Will you quote, word for word, the lines between the one holding "phylum: Chordata" and the one holding "scientific name: Calidris pusilla", inclusive, and nothing else from the rows below?

[Dataset excerpts]
****************

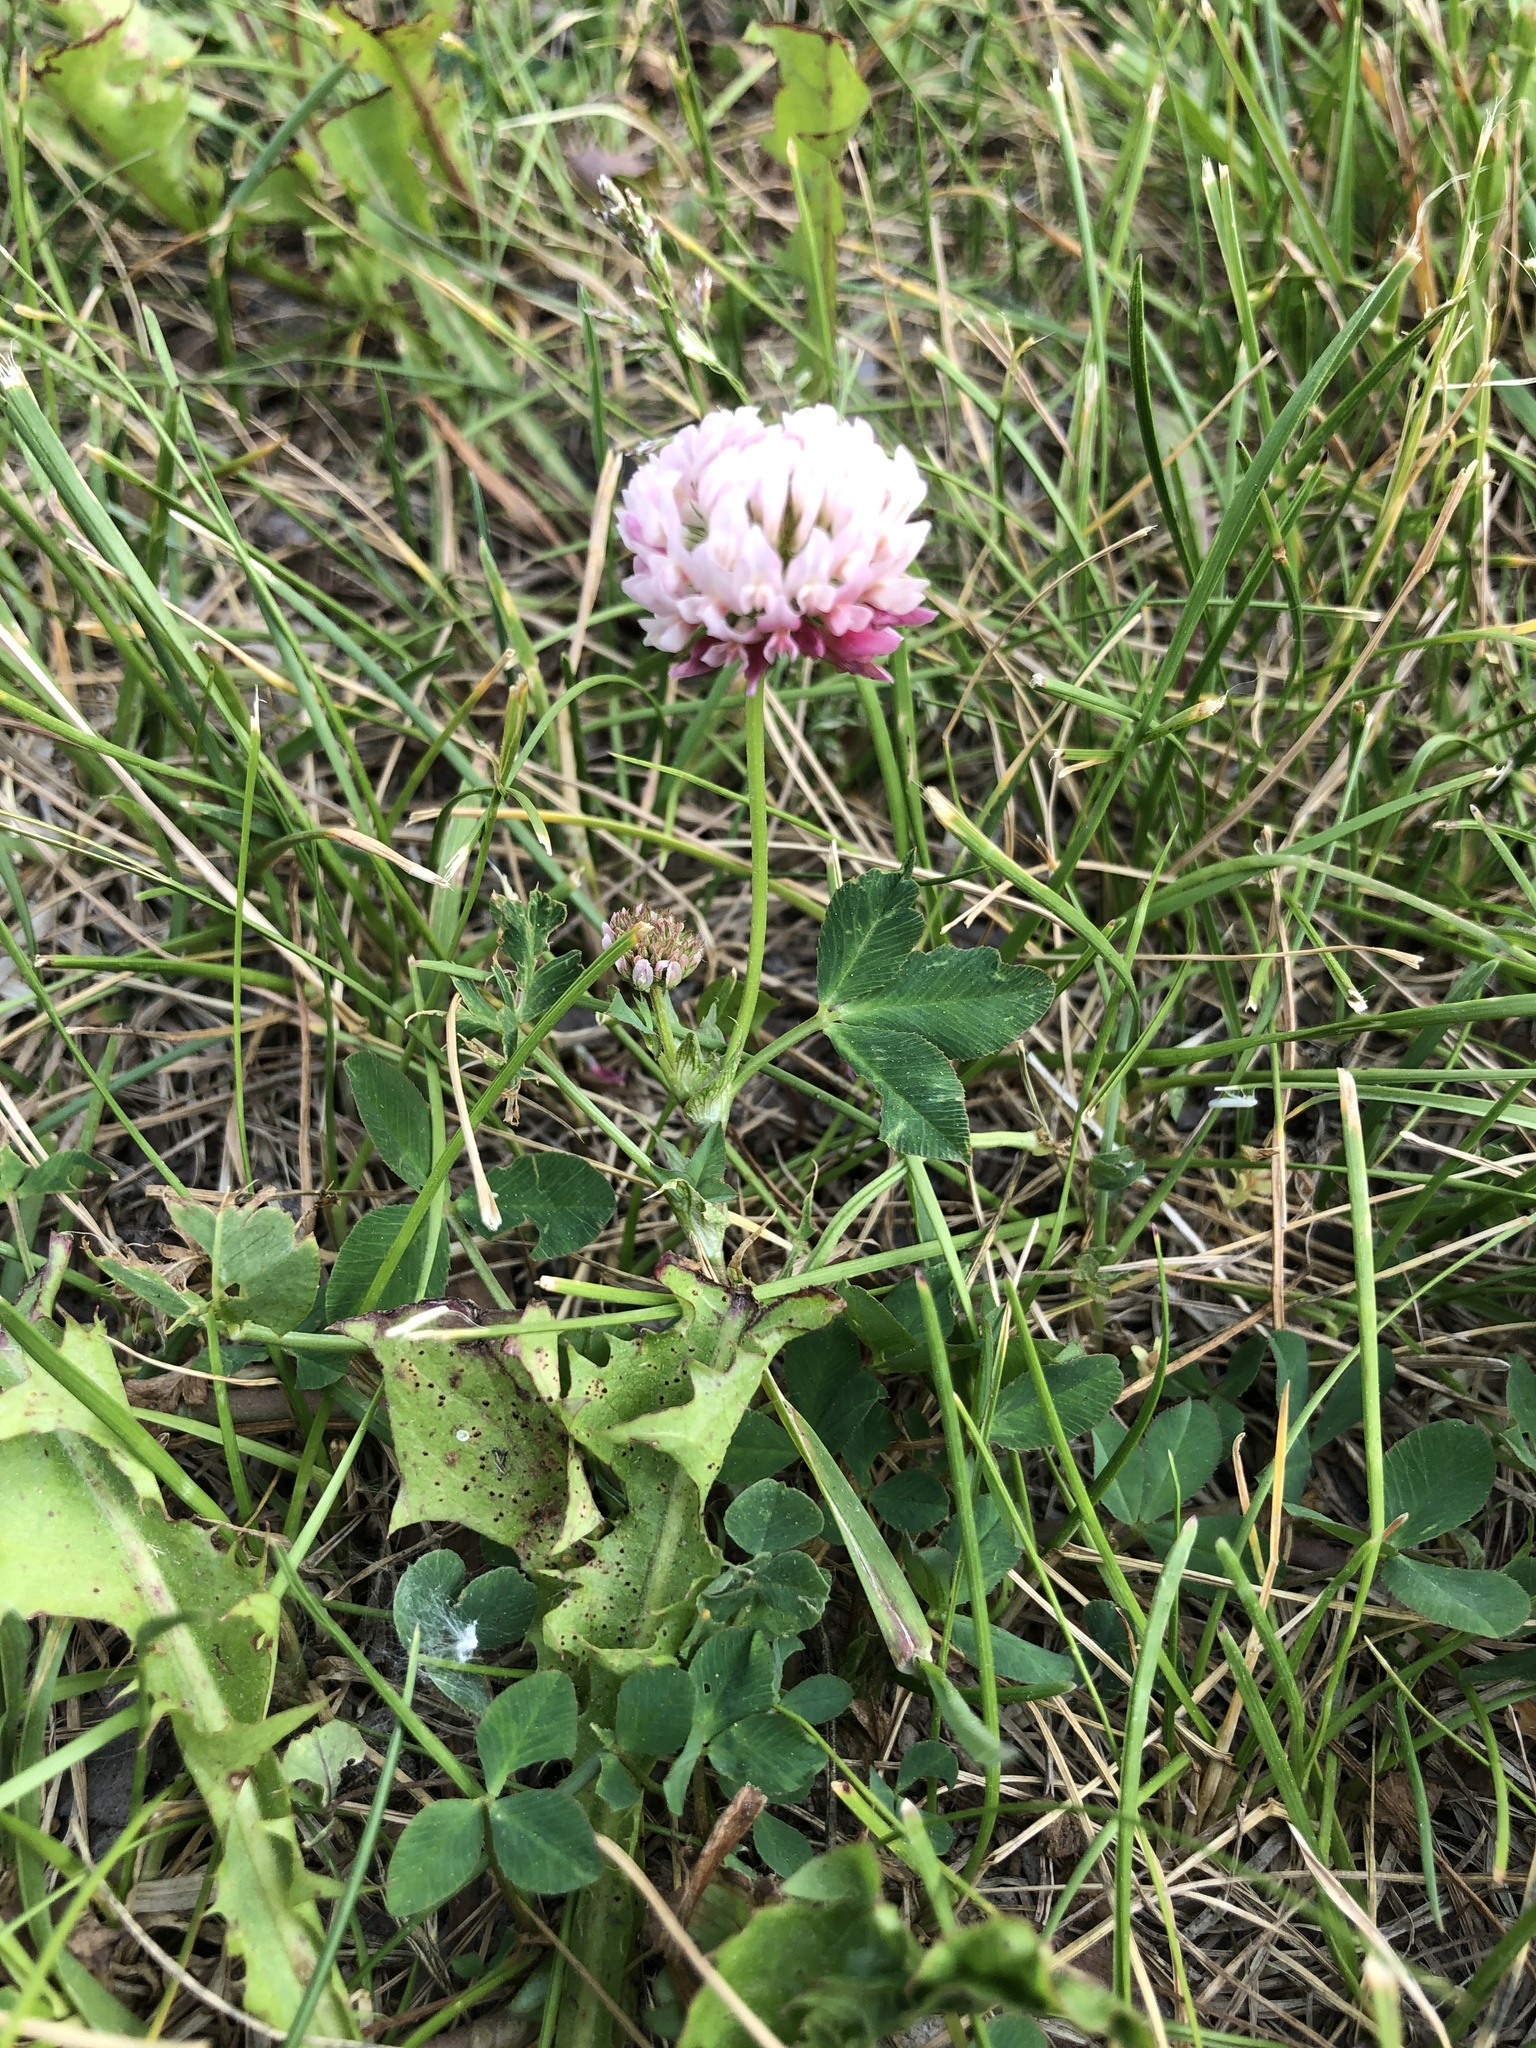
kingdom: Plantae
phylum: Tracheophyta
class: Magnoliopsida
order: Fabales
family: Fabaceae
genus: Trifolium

****************

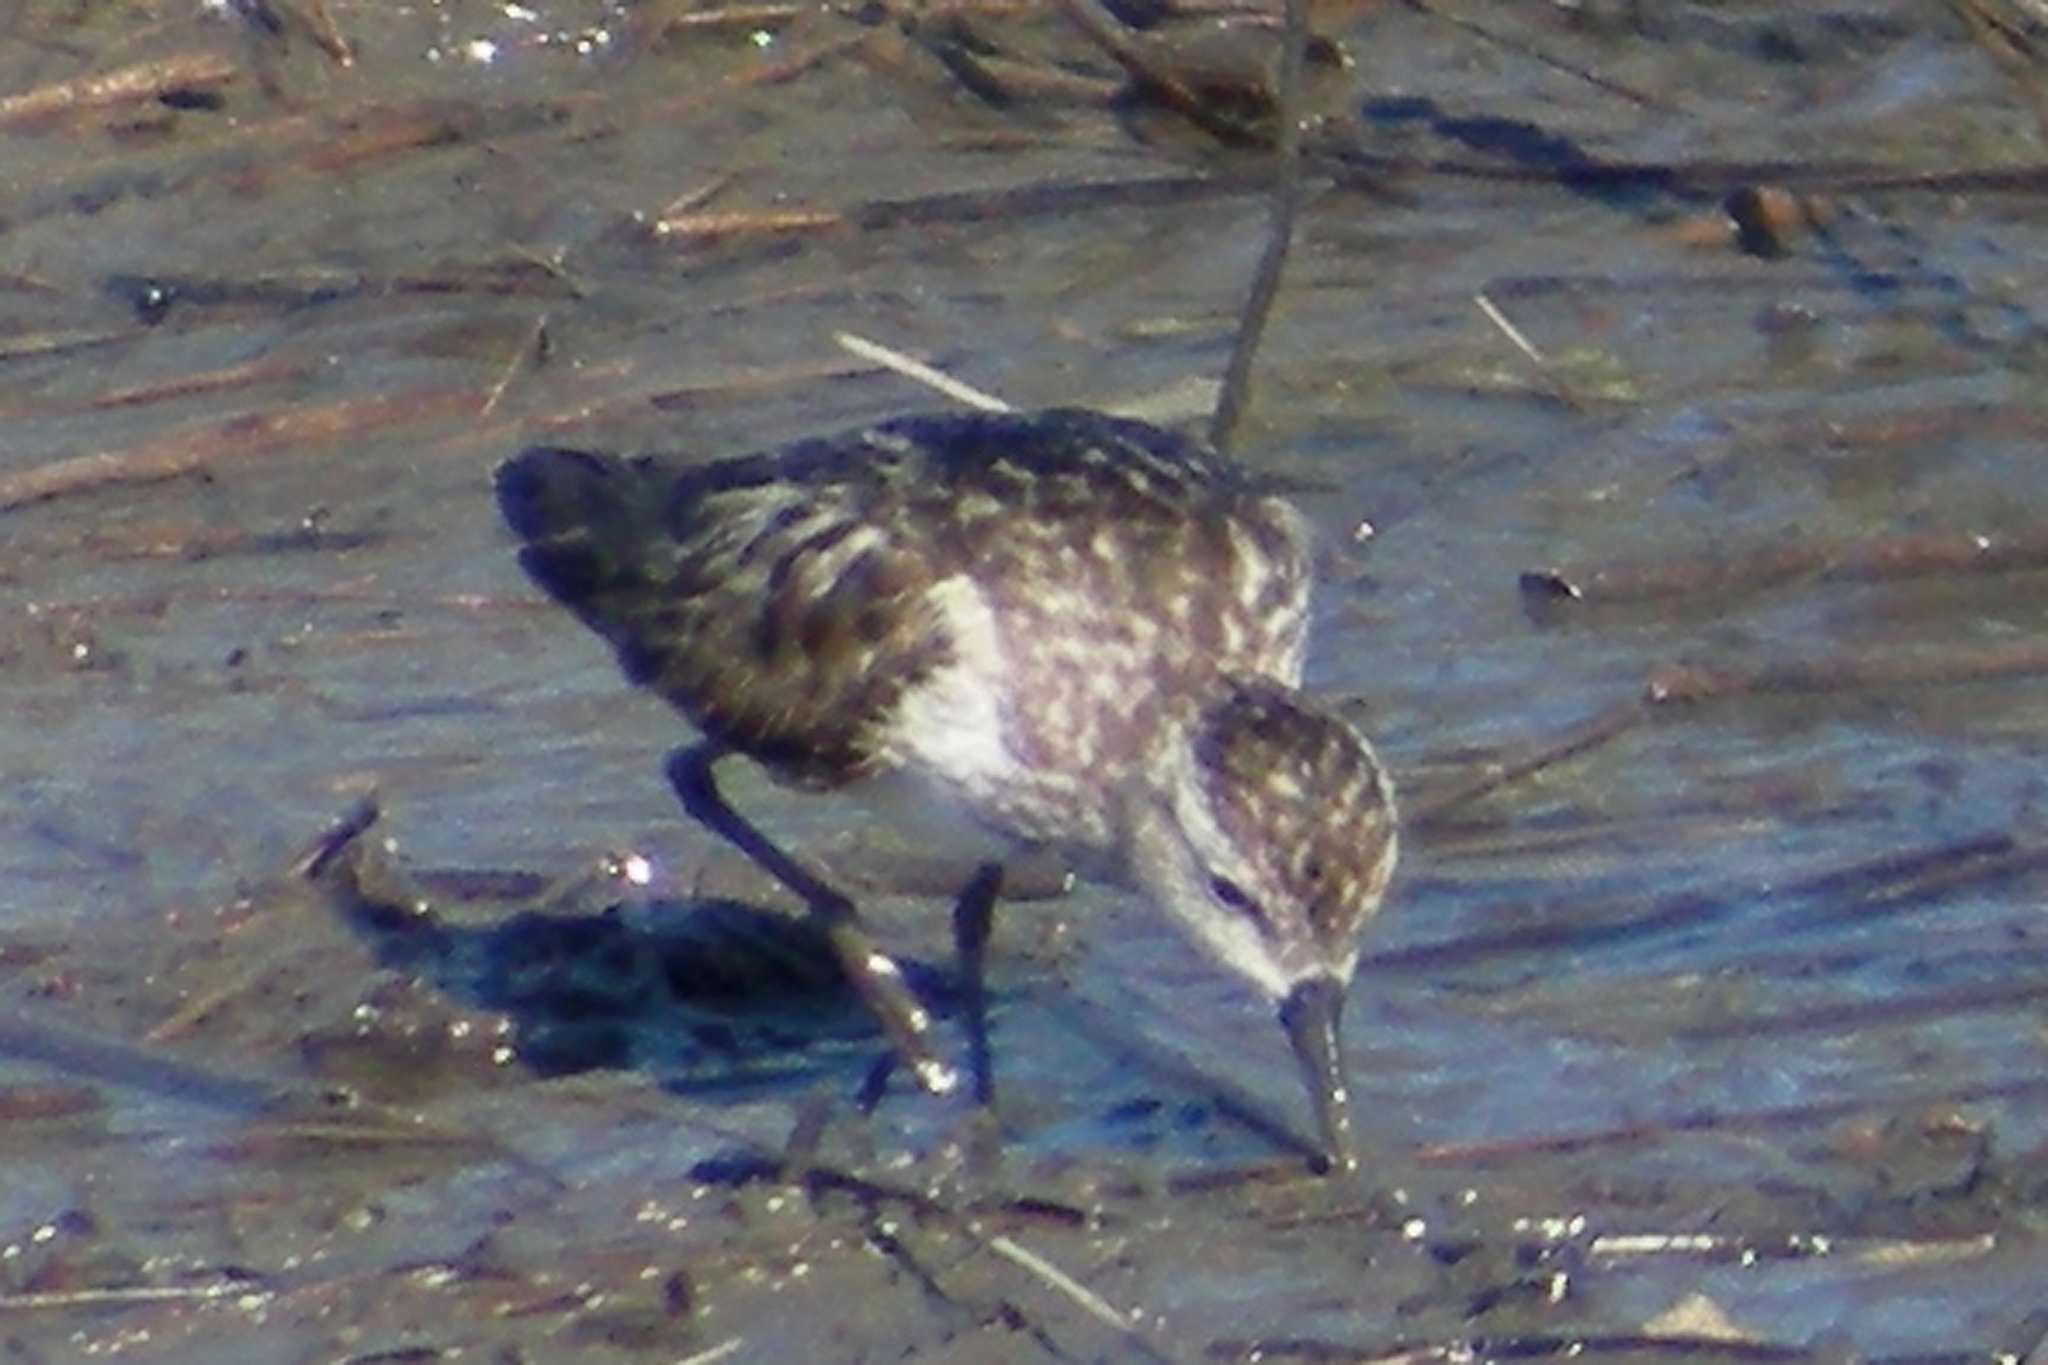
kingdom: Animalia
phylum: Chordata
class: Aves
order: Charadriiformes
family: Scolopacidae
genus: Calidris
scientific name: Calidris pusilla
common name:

****************

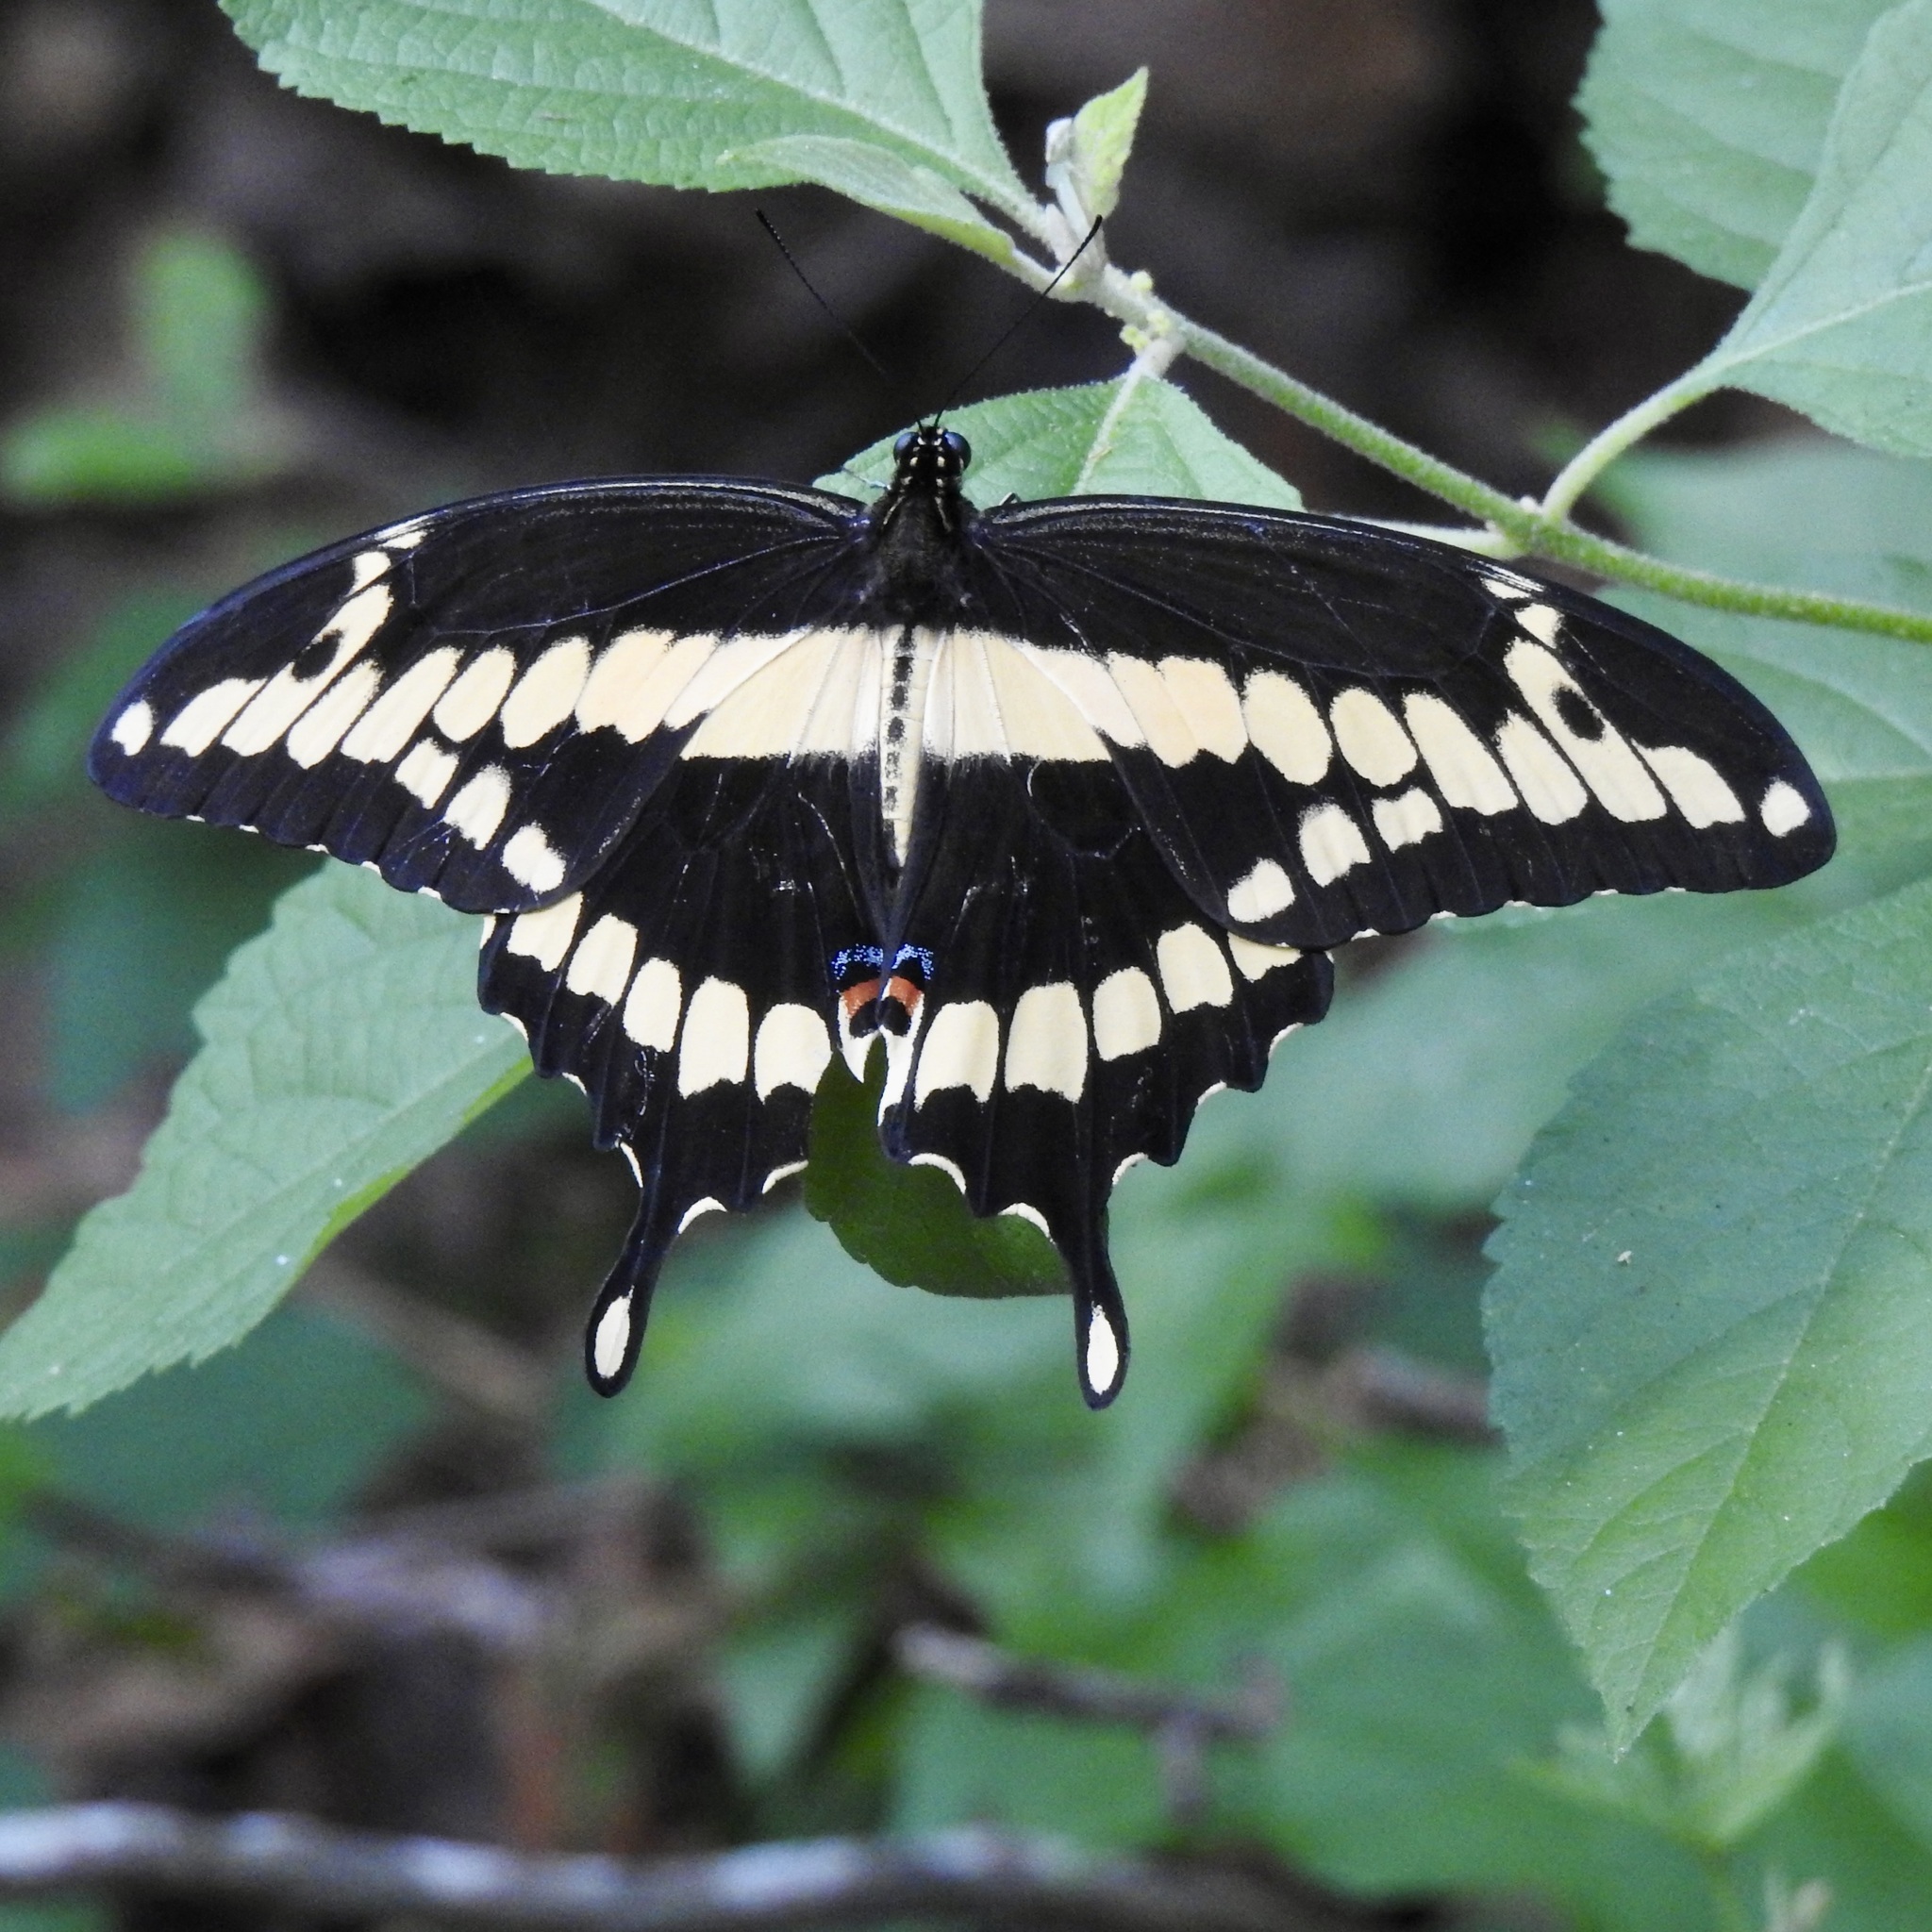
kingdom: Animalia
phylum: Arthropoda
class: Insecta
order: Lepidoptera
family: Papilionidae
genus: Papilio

****************

Answer for the task ->
phylum: Chordata
class: Aves
order: Charadriiformes
family: Scolopacidae
genus: Calidris
scientific name: Calidris pusilla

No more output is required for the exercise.